* _AIM OF THE EXERCISE_: Your output should be the lines from the start of the data through the line containing "Системы УЦИ", exactly and nothing more.

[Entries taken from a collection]
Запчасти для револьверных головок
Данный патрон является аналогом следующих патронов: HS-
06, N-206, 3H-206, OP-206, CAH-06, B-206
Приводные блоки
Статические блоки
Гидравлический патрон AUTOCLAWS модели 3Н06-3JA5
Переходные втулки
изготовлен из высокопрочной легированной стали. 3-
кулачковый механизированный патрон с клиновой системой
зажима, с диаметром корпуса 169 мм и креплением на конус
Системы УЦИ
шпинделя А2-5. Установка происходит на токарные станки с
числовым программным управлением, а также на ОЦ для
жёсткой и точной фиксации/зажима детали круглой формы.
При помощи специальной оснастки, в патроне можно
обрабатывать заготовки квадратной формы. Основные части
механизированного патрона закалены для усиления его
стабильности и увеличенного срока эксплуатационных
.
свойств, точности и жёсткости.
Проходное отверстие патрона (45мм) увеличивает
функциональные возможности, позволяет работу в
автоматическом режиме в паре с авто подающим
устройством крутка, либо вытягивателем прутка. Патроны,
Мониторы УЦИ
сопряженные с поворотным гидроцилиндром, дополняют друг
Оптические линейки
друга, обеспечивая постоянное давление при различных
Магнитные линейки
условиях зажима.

* _EXERCISE RESULT_:
Запчасти для револьверных головок
Данный патрон является аналогом следующих патронов: HS-
06, N-206, 3H-206, OP-206, CAH-06, B-206
Приводные блоки
Статические блоки
Гидравлический патрон AUTOCLAWS модели 3Н06-3JA5
Переходные втулки
изготовлен из высокопрочной легированной стали. 3-
кулачковый механизированный патрон с клиновой системой
зажима, с диаметром корпуса 169 мм и креплением на конус
Системы УЦИ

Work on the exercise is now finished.